- **Exercise objective**
Please return the lines of all these records word for word, leaving the pictures out of your answer.

-- begin Data listing --

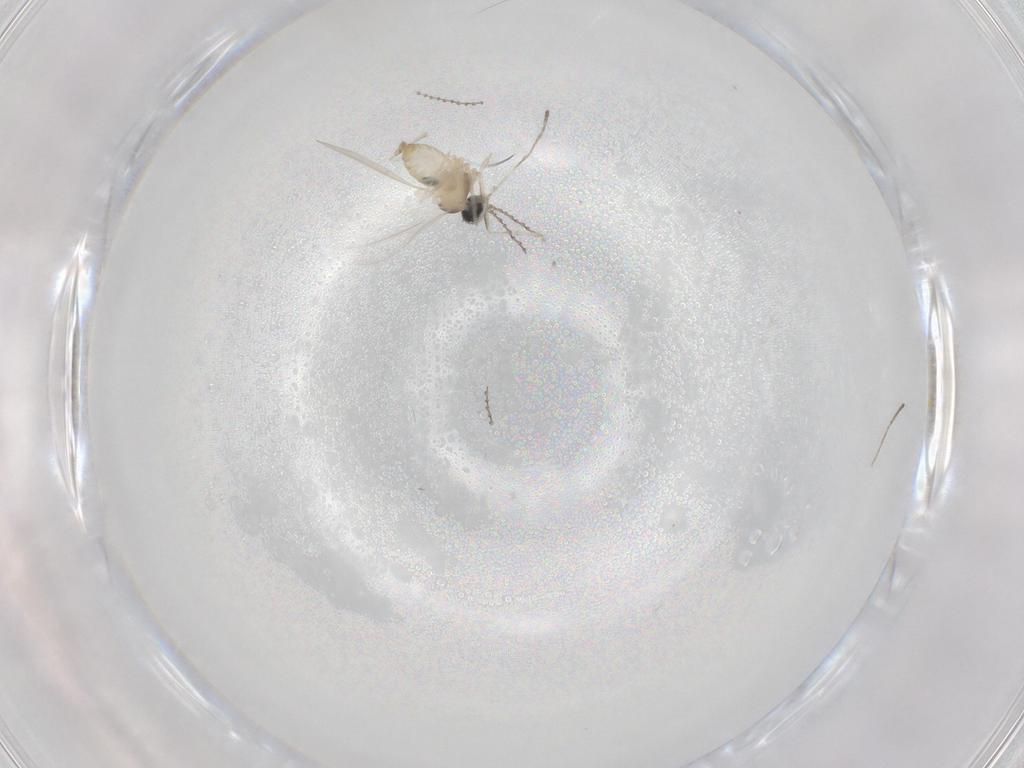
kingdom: Animalia
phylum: Arthropoda
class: Insecta
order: Diptera
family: Cecidomyiidae
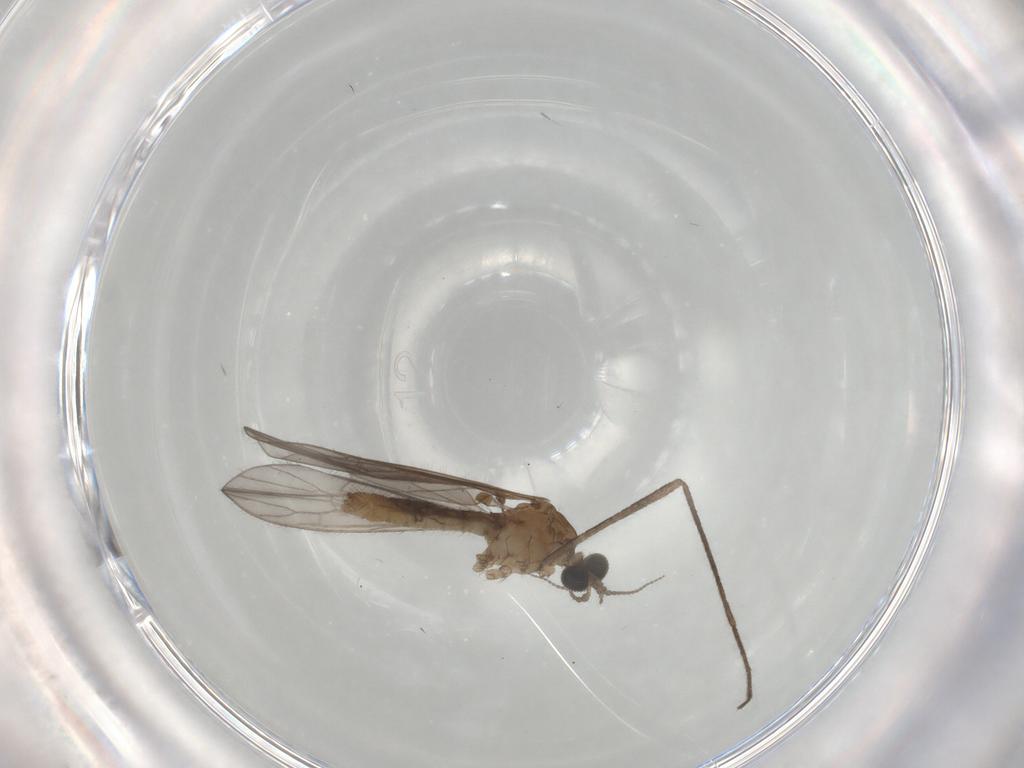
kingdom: Animalia
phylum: Arthropoda
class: Insecta
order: Diptera
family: Limoniidae
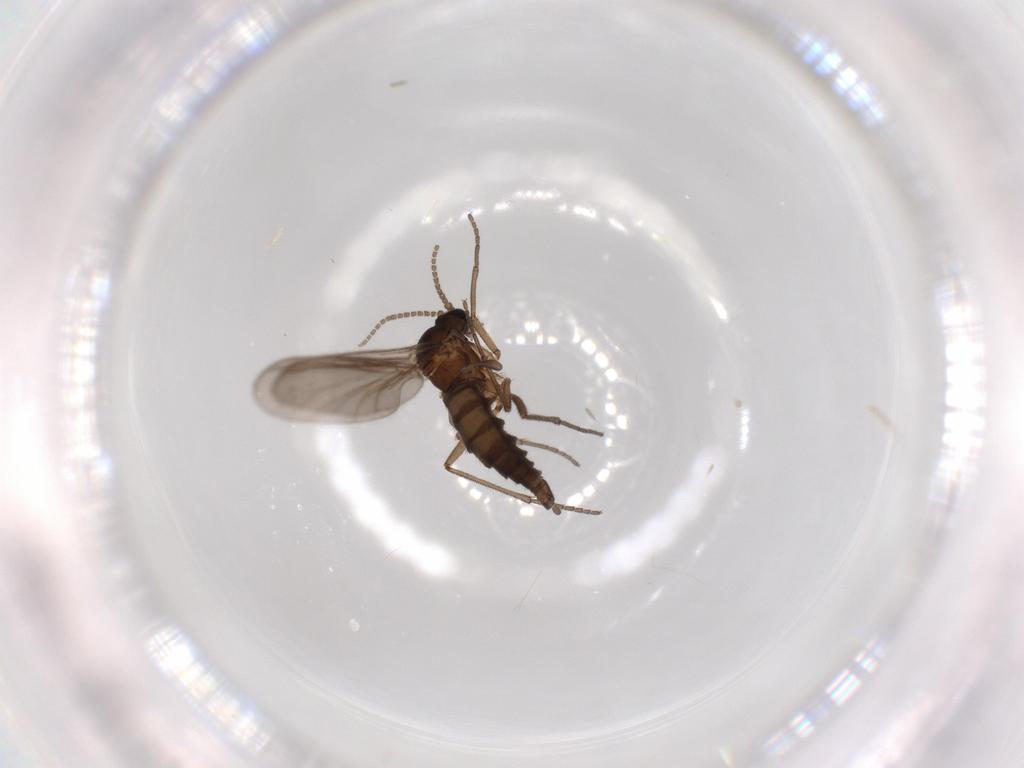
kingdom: Animalia
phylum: Arthropoda
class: Insecta
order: Diptera
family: Sciaridae
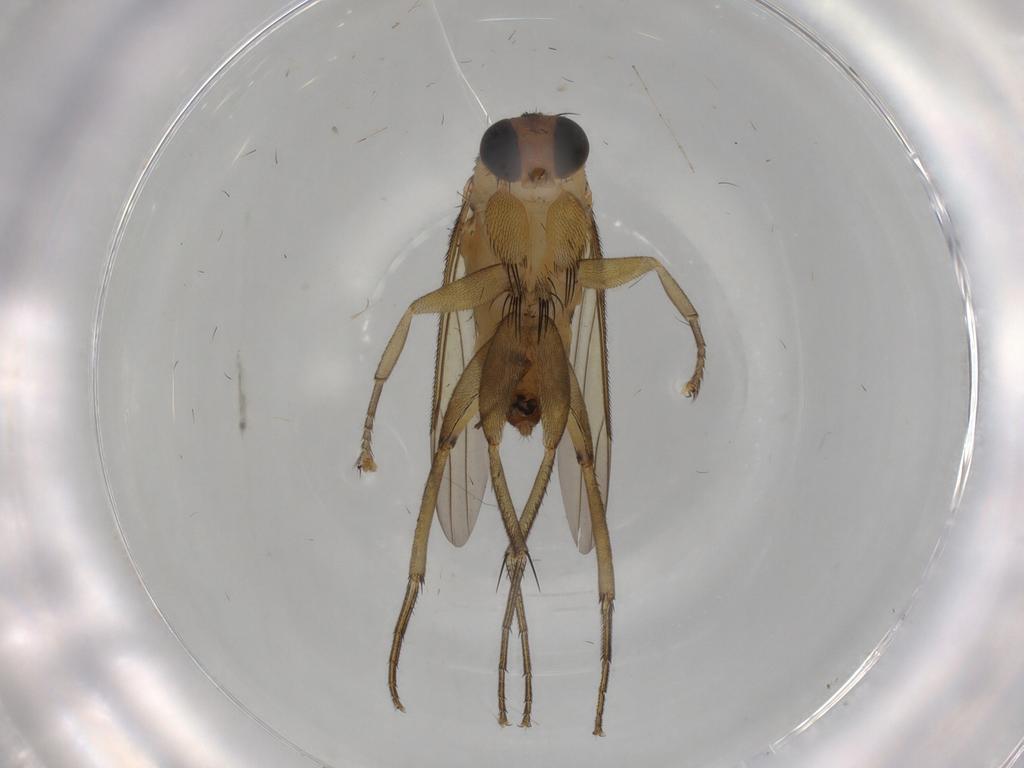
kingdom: Animalia
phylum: Arthropoda
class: Insecta
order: Diptera
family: Phoridae
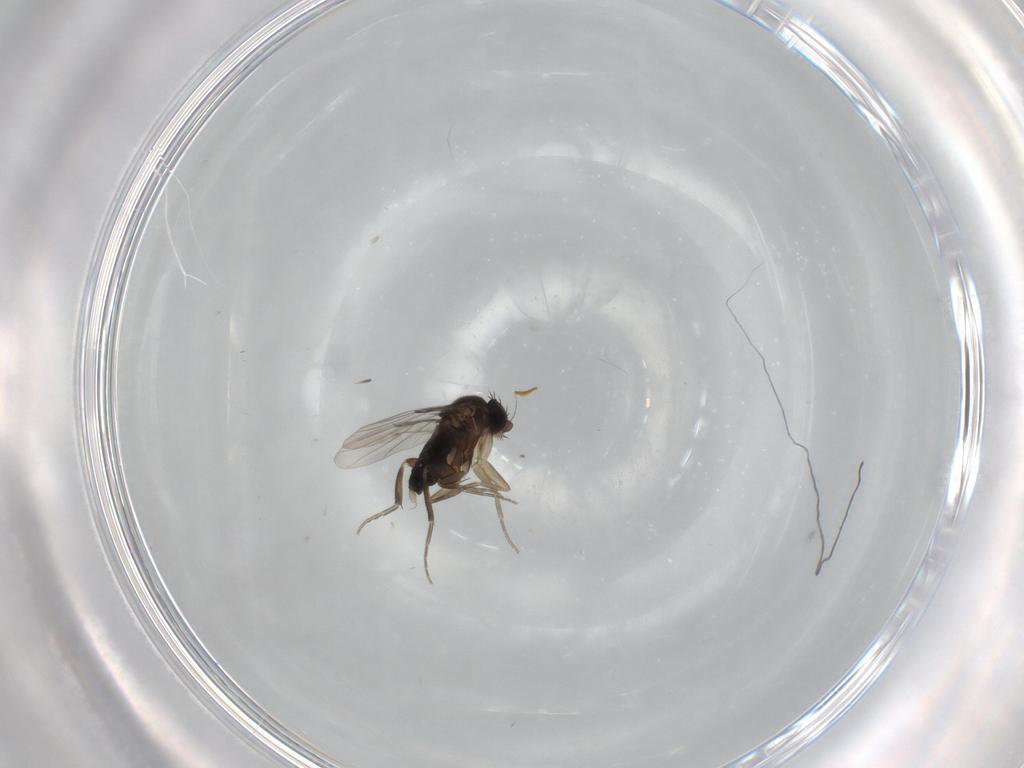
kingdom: Animalia
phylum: Arthropoda
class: Insecta
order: Diptera
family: Phoridae
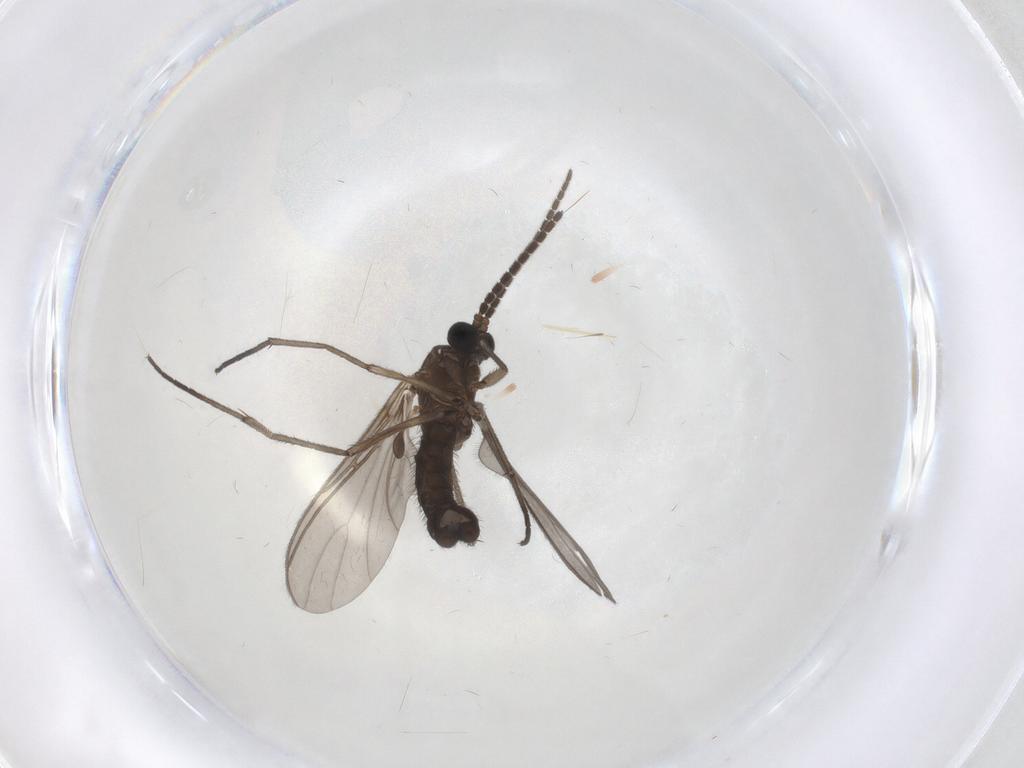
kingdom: Animalia
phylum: Arthropoda
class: Insecta
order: Diptera
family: Sciaridae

-- end Data listing --

- **Answer for this exercise**
kingdom: Animalia
phylum: Arthropoda
class: Insecta
order: Diptera
family: Cecidomyiidae
kingdom: Animalia
phylum: Arthropoda
class: Insecta
order: Diptera
family: Limoniidae
kingdom: Animalia
phylum: Arthropoda
class: Insecta
order: Diptera
family: Sciaridae
kingdom: Animalia
phylum: Arthropoda
class: Insecta
order: Diptera
family: Phoridae
kingdom: Animalia
phylum: Arthropoda
class: Insecta
order: Diptera
family: Phoridae
kingdom: Animalia
phylum: Arthropoda
class: Insecta
order: Diptera
family: Sciaridae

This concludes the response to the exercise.